Quick wins for setting better goals at work: 

  • Ask teams to communicate what they won’t be working on this week/month, as well as what they will. 
  • Show how individual and team goals ladder up to the big picture for the company. Put all KPIs in the same document, if you can. 
  • Train managers to co-create measurable goals with their reports, and check in on progress regularly. 
  • Include 'personality trait fit' on job descriptions.
  • Acknowledge and/or reward anyone who’s met or exceeded their goals. 

Resources:

4. Give people autonomy (psychological wellbeing)

The higher up in a company you go, the less stressed you become. It might sound counter-intuitive, but according to a Harvard study, leaders are less stressed out than their teams. And that’s largely down to a sense of control. 

A feeling of powerlessness over work assignments, relationships with colleagues or your career direction in general can cause emotional stress, a lack of motivation and symptoms of anxiety and burnout. 

To keep your team brimming with vim, it’s a good idea to promote a sense of autonomy over how, where and when they get their work done, as well as an influence on (or at least a good understanding of) big company decisions. 
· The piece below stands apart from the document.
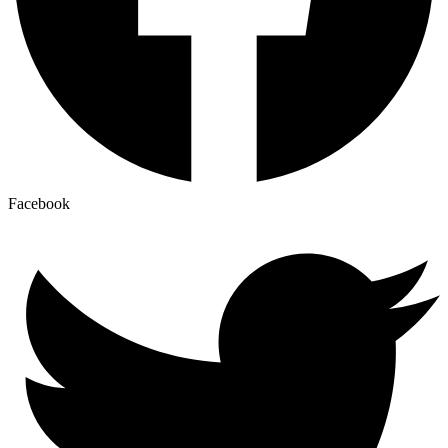
Facebook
Quick wins for helping your team feel more in control: 

  • Offer flexible hours so that people can work when they feel most productive, and fit their working day around other responsibilities. 
  • Implement (paid) mental health days to let people reset when needed.
  • Communicate clearly why company decisions are being made, and invite input from team members when their roles are directly affected.
  • Empower managers to help people grow in the direction they choose. Listen to requests for work assignments and involve the team when working out project timelines and responsibilities. 
  • When promoting someone internally, make sure the new job role is actually a good fit for that person. Don’t assume a ‘step up’ is what everyone craves. 

Resources:

5. Give people support (emotional wellbeing)
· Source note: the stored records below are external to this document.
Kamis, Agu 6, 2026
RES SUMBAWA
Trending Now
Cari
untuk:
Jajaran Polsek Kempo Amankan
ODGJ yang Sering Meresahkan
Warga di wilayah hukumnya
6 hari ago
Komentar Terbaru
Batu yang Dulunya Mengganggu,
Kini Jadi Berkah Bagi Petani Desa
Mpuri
As a manager, it’s easier to provide professional feedback and guidance than it is emotional support. That’s because (in most cases) we’ve worked our way up to a management role and we’re familiar enough with the work our team is doing to give direction and advice. But no one teaches us how to cope with the emotional labour that comes along with a management position. 

One in three employees say mental health support from their company was lacking over the last 12 months, and a massive four out of every five managers felt ill-equipped to deal with the mental health issues of their direct reports.

Empowering your managers through proper mental health training and external resources to signpost their team towards is one of the best ways you can support people’s wellbeing and boost productivity at work. Even opening up conversations about mental health can make a world of difference to someone who’s struggling.  

Quick wins for adding mental health support at work:

  • If you have a budget to invest in your team’s physical health (like a subsidised gym membership or private medical insurance) then consider creating a budget specifically for mental health, too. You’d be surprised at the return on investment. 
  • Choose an external resource that suits your setup. There’s no use investing in a workplace counsellor to come to the office if most of your team works remotely. 
  • Train dedicated Mental Health First Aiders to spot early signs of mental ill-health in others. 
  • Find a way to get people thinking about how they feel regularly (we use Spill’s Safety Net feature.)
  • Encourage your managers to share their experiences in a regular catch-up. It’s likely that the issues they’re trying to solve alone have been addressed before in the business.